WHAT THE TASK REQUIRES – Write out the text of all the records below word for word, with its line breaks unchanged, and leave the pictures out.
(Beginning of EXERCISE INPUTS)
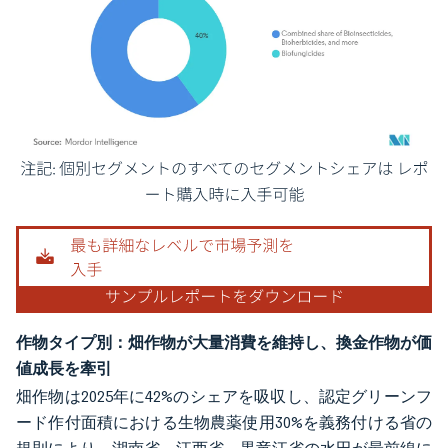
画像 © Mordor Intelligence。再利用にはCC BY 4.0の表示が必要です。
作物タイプ別：畑作物が大量消費を維持し、換金作物が価
値成長を牽引
畑作物は2025年に42%のシェアを吸収し、認定グリーンフ
ード作付面積における生物農薬使用30%を義務付ける省の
(End of EXERCISE INPUTS)
RESPONSE BOX –
画像 © Mordor Intelligence。再利用にはCC BY 4.0の表示が必要です。
作物タイプ別：畑作物が大量消費を維持し、換金作物が価
値成長を牽引
畑作物は2025年に42%のシェアを吸収し、認定グリーンフ
ード作付面積における生物農薬使用30%を義務付ける省の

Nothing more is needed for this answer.